▶ [Source extract]:
§

Seventh Grade - ELA
1: Semester 1
Unit 1: The Pearl
Lesson 4
Related Research
Students who choose the pearl-diving option must write a one-page script and include at least two visual aids (pictures, charts, props, or other visual elements), decide when to use those aids, practice the presentation with the aids, and will be assessed on the effectiveness of the visual aids. Students who choose the La Paz option must create a travel brochure that contains pictures and text and follows a specified layout (map, places to see, nature and wildlife, food), providing a visual display of information. The instructions tell students to use visual aids to engage the viewer and to organize and present information in a way that appeals to an audience.
Lesson 5
Songs
Activity 2 asks students to write the words for a song that Kino hears and explicitly states, "If you play a musical instrument or have a keyboard, you can add a beat and music to your song." The Parent Plan asks students to sing the song and to discuss how beat, tempo, and rhythm reflect the song's mood. These items show students may create and perform audio elements to accompany their written work.
Lesson 9
Parables
Students are asked to create an illustration to accompany a chosen parable (Activity 2, Option 1), which requires producing a visual display that highlights an important aspect of the story. Students are also asked to practice an oral retelling (Activity 2, Option 2) and are encouraged to bring props, hand gestures, and body movements to make the retelling more dramatic and to engage an audience. Several student activity pages include illustrations (Good Samaritan, Wo and Jah, bicycle) that model visual elements aligned with the texts.
Final Project
Think-Tac-Toe
Students are asked to design a new book cover and illustrate a significant moment and include a summary and author details, which requires creating a visual display. Students complete a "Speech Symbols" task in which they identify, illustrate each symbol, and explain its significance, producing visuals tied to literary claims. Students write and rehearse scripts to perform favorite scenes in pairs or small groups, providing opportunities for oral presentation that could be paired with created visuals. Students use a Venn diagram to organize compare/contrast ideas, producing a visual organizer of findings.
Unit 2: A Girl Named Disaster
Lesson 1
Nhamo
Students create and label a Southeastern Africa map, shading Mozambique, marking Lake Cabora Bassa, the Zambezi River, the Mozambique Channel, and placing a star for Nhamo's village, which produces a visual display of geographic findings. Students design a Mozambique Quilt with at least twelve illustrated sections representing dress, traditions, food, animals, plants, geography, religion, jobs, government, economics, health, and education, producing visual artifacts that represent cultural claims. Students are directed to consult online resources about Mozambique for additional information that could be used to support their map, quilt, or trivia activities.
Lesson 5
Lake Cabora Bassa
Students are asked to describe settings in detail either in words or in map form, which requires them to create a visual display of setting information. Students are given an "Idea Web" student activity page and a link to a Cluster Diagram PDF to generate and organize ideas visually. Students are instructed to record their findings in a journal and then share them with a parent, indicating an opportunity to communicate their findings aloud or in written/visual form.

§

▶ [Stored data]:
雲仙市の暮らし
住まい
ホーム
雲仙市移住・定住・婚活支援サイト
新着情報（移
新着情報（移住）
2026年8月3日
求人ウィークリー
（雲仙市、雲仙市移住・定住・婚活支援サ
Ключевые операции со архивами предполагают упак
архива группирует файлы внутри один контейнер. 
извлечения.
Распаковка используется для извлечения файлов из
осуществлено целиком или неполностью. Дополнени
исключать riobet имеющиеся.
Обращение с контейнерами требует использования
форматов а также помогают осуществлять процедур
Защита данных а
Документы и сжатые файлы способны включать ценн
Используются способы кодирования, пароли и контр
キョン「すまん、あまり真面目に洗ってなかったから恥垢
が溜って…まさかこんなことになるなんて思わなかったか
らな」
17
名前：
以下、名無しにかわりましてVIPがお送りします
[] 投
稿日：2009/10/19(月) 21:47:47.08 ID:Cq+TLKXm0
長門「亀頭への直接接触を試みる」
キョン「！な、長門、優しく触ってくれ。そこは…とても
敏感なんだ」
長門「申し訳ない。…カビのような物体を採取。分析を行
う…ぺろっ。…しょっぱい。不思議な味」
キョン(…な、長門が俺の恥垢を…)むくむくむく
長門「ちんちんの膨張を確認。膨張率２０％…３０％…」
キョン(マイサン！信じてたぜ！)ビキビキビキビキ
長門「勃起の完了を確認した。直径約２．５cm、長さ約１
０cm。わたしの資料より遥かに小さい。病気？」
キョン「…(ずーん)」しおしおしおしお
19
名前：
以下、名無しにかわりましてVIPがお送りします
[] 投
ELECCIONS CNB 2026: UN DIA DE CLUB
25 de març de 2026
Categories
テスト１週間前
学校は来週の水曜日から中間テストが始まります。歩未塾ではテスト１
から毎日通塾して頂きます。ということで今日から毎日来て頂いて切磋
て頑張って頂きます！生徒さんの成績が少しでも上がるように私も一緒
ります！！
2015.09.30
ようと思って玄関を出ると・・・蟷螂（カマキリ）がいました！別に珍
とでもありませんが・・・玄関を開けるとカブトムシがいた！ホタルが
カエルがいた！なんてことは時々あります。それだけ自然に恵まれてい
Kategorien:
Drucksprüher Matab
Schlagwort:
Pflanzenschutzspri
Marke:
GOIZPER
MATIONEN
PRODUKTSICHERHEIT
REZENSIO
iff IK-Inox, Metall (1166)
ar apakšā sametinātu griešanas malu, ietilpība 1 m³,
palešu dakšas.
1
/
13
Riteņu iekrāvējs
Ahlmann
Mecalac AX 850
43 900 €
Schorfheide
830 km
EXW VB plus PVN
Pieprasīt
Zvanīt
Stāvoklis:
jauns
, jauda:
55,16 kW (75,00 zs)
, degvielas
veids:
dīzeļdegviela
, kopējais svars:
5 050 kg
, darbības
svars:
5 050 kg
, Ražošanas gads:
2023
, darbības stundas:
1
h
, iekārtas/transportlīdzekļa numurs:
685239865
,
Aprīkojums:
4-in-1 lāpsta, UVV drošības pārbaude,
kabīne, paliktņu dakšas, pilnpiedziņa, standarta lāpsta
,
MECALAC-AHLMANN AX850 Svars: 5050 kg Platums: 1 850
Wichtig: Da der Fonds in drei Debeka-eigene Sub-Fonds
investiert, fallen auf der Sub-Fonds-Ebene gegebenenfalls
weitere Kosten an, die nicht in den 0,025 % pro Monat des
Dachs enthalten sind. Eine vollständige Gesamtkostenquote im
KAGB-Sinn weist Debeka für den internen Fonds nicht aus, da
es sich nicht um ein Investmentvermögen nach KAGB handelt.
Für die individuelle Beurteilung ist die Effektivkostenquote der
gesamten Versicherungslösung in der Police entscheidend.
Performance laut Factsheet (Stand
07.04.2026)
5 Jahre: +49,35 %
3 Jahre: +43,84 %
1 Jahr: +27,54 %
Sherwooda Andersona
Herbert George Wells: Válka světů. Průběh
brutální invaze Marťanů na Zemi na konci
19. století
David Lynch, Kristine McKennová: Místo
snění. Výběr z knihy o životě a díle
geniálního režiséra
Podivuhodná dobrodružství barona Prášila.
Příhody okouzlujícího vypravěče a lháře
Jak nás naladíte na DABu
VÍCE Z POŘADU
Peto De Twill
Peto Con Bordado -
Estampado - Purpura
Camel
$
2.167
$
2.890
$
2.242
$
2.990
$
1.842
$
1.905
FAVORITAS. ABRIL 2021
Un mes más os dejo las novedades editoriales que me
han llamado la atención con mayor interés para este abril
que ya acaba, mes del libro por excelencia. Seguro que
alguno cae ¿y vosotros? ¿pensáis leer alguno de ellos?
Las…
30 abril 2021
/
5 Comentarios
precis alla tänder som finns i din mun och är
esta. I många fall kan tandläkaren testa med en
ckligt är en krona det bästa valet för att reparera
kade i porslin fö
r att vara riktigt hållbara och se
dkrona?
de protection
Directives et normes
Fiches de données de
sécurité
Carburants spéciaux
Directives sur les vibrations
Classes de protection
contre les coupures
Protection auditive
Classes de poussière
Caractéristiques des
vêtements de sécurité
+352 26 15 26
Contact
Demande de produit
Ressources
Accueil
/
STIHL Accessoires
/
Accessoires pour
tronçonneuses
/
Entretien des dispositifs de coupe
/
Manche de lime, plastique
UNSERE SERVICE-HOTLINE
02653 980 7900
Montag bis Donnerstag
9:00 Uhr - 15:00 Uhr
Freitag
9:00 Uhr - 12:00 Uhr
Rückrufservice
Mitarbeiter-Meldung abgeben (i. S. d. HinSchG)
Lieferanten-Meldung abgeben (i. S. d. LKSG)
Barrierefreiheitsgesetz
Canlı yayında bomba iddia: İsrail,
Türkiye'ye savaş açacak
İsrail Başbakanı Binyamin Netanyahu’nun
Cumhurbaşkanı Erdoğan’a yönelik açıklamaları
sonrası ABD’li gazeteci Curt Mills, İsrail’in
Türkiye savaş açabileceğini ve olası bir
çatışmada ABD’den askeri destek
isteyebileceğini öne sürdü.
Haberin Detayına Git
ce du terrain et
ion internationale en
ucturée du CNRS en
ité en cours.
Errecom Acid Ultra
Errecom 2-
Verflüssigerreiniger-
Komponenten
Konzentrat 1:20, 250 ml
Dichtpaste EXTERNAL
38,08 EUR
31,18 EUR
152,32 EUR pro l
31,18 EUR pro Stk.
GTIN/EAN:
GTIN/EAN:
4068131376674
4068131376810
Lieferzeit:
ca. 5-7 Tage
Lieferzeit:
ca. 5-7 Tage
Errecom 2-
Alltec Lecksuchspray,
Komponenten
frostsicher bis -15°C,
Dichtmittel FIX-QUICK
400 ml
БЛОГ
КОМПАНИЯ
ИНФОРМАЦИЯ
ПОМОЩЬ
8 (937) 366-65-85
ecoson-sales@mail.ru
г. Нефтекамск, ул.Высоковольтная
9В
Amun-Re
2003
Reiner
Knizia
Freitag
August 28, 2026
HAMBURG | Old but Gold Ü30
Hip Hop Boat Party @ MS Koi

§

▶ [Work task 1]: According to the curriculum text, how many illustrated sections must the Mozambique Quilt have?
▶ [Work task 2]: Please extract the passage of the curriculum text starting at "Final Project" and ending at "organizer of findings.".
The lines above have no connection to the curriculum text.

▶ [Exercise output 1]: At least twelve.

▶ [Exercise output 2]:
Final Project
Think-Tac-Toe
Students are asked to design a new book cover and illustrate a significant moment and include a summary and author details, which requires creating a visual display. Students complete a "Speech Symbols" task in which they identify, illustrate each symbol, and explain its significance, producing visuals tied to literary claims. Students write and rehearse scripts to perform favorite scenes in pairs or small groups, providing opportunities for oral presentation that could be paired with created visuals. Students use a Venn diagram to organize compare/contrast ideas, producing a visual organizer of findings.